Sinking into morbid, cynical reflection on how much romantic heartbreak is to do with ego and miffed pride compared with actual loss, also incorporating sub-thought that reason for Fergie's insane over-confidence may be that Andrew still wants her back (until he marries someone else, har har) - when phone rang.

It was Waspy - in self-pitying mood saying had made terrible mistake and now he had found ability to commit, wanted to marry me. At which point I remembered the reason I finished with him was these terrible whining self-pitying moods. There was sudden sound of woman's voice at which Waspy bellowed: "Could you give me the code for Peterborough? Thanks!" and hung up. Two minutes later it rang again: Mum still going on about Mark bloody Darcy's parents' Ruby Wedding.

"Mum. There is no way I am going all the way to Huntingdon to celebrate the wedding anniversary of two people I have met once since I was three for eight seconds just to place myself in the path of a very rude divorcee who describes me as 'bizarre'."

"Oh, but he's very clever. Cambridge apparently. Apparently he made a fortune in America ..."

"Mum, I've got to go to ..." I said foolishly since she then began to gabble as if I were on Death Row and this was our last phone call before I was given a lethal injection.

"He was earning thousands of pounds an hour. Had a clock on his desk, tick tock tick tock. Did I tell you I saw Mavis Enderby in the post office?"

"Mum ..."

"What I actually rang to say was that Malcolm and Elaine are having the Ruby Wedding in London now so you will be able to come ..."

"But ..."

"Yes, darling, marvellous. What are you going to wear? You see Mark's completed on the house in Holland Park - throwing the whole party for them, six floors, caterers and everything. Of course with Malcolm being with ICI they've got friends all over so in actual fact it's much better for them having the party in London."

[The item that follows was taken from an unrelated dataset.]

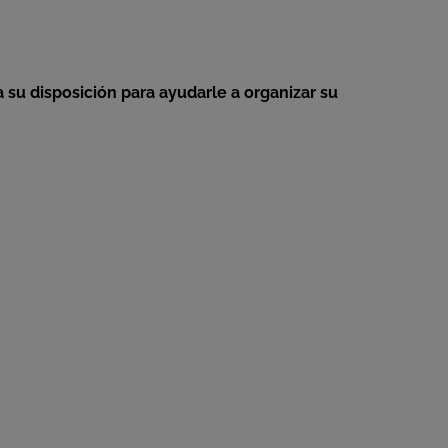
 su disposición para ayudarle a organizar su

"Are you going with Julio or Dad?" I said to shut her up.

"Oh darling, I don't know, probably both of them," she said in the special, breathy voice she reserves for when she thinks she is Diana Dors. "Anyway, darling, must fly, I'll tell Elaine you'd love to come byeeee!"

Hah. Then the phone rang again. I stared, letting it ring, knowing it was Waspy. Magda has a theory that when men decide to marry they turn into loose cannons, wanging like gunmen in McDonald's liable to fasten on anyone who passes in their sights. She herself married Jeremy when he left his girlfriend of eight years, got engaged to the girl who works in the off-licence on the corner, then went back to the girlfriend and proposed to her, too, then proposed to Magda as well. Magda was the only one who kept a cool head and didn't throw a wobbler.

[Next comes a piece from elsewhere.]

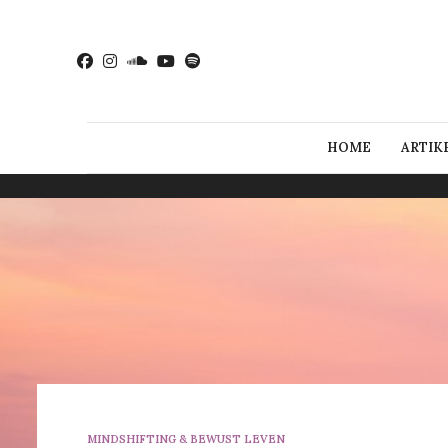
HOME
ARTIK
MINDSHIFTING & BEWUST LEVEN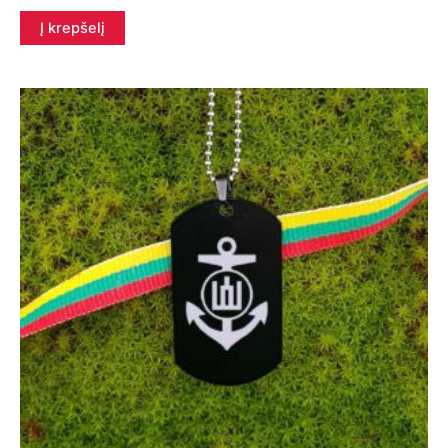
Į krepšelį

Impulsively I picked up the phone.

"Bee, I mean it. I want to marry you," said Waspy.

Where have my principles and independence and search for true love got me? I thought, I spend every Saturday night doing feminist ranting or giggling with homosexuals, have no sex, struggle to make ends meet and am ridiculed as an unmarried freak, whereas Magda lives in a big house with eight different kinds of pasta in jars and gets to go shopping all day.

"Bee?" said Waspy. "I earn a good living now ... I want to take care of you. Will you at least meet me to talk about it. Cafe Rouge? In 10 minutes?"

I gripped the phone, shaking, my whole life flashing before me. "OK," I said resolutely, "OK".